[TEXT PASSAGE]:
** start **

FECO Exporting Services
Large revolving transaction are in-depth complex business application which take time to initiate and settle upon.
Large revolving transaction are in-depth complex business application which take time to initiate and settle upon.
We partner with suppliers to secure "lots," meaning we seek guaranteed supply of goods that a supplier can produce and deliver over one or more years. Once this assurance of supply is provided, FECO EXPORTING formally contacts the port of loading to confirm loading depths.
For example, if a supplier offers FECO EXPORTING 1 million MT of white cane sugar as a "lot," and the loading port accommodates 100,000 MT carriers, FECO EXPORTING will then offer to buy and sell these goods on a revolving basis of 80,000 MT per month for 12 months at FOB Incoterms.
If an end buyer requires additional carriage under CFR or CIF Incoterms and the supplier is unable to provide this, FECO EXPORTING will arrange the necessary carriage.
Consider a scenario where the sugar has an international indexed value of, for instance, US$700.00 per MT at FOB. Since FECO EXPORTING is transacting in very large lots, what incentive is there for a supplier to secure sales of 1 million MT of sugar? In other words, what discount will FECO EXPORTING obtain from the supplier as an incentive to purchase such a large, export-ready product under FAS or FOB Incoterms?

** end **

[DATASET EXTRACT]:

** start **

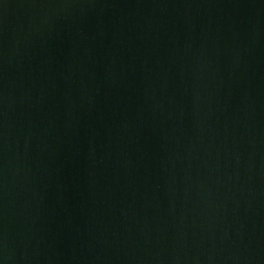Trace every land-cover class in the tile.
Returning <instances> with one entry per match:
<instances>
[{
	"label": "water",
	"instance_id": "water-1",
	"mask_svg": "<svg viewBox=\"0 0 264 264\" xmlns=\"http://www.w3.org/2000/svg\"><path fill=\"white\" fill-rule=\"evenodd\" d=\"M0 264H264V0H0Z\"/></svg>",
	"mask_w": 264,
	"mask_h": 264
}]
</instances>
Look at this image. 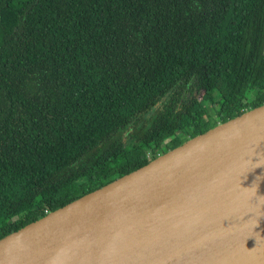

** end **

[REQUIRED TASK A]:
Print the FECO Exporting text from "We partner with" to "at FOB Incoterms.".
[REQUIRED TASK B]:
Pick up the FECO Exporting text after its last sentence and write what comes next.

[FINAL ANSWER A]:
We partner with suppliers to secure "lots," meaning we seek guaranteed supply of goods that a supplier can produce and deliver over one or more years. Once this assurance of supply is provided, FECO EXPORTING formally contacts the port of loading to confirm loading depths.
For example, if a supplier offers FECO EXPORTING 1 million MT of white cane sugar as a "lot," and the loading port accommodates 100,000 MT carriers, FECO EXPORTING will then offer to buy and sell these goods on a revolving basis of 80,000 MT per month for 12 months at FOB Incoterms.

[FINAL ANSWER B]:
Any discount FECO EXPORTING receives when purchasing such goods serves as an incentive for our potential end buyers. Over 90% of any secured discount is passed on for the direct benefit of our end buyers. Even if a highly sought-after product has no discount, and the supplier requires a premium over the international price basis due to its scarcity, FECO EXPORTING will still consider such offers.
FECO EXPORTING exclusively transacts in future offers, not "spot" offers. This means a farmer looking to gauge a price for crops due for harvest in six months can make an offer to FECO EXPORTING based on the desired price for most or all of their crop. This allows the farmer to test if a better gate price can be secured early. The farmer will still be responsible for delivering the goods at FAS terms, with these expenses factored into the "gate" (EXW) price sought.
Suppliers and end buyers worldwide seeking secure export/import transactions should thoroughly review our website before contacting us. Upon receiving a relevant inquiry, FECO EXPORTING will provide an immediate response. If we do not respond to an email, please presume the inquiry was not of interest or not relevant to our business.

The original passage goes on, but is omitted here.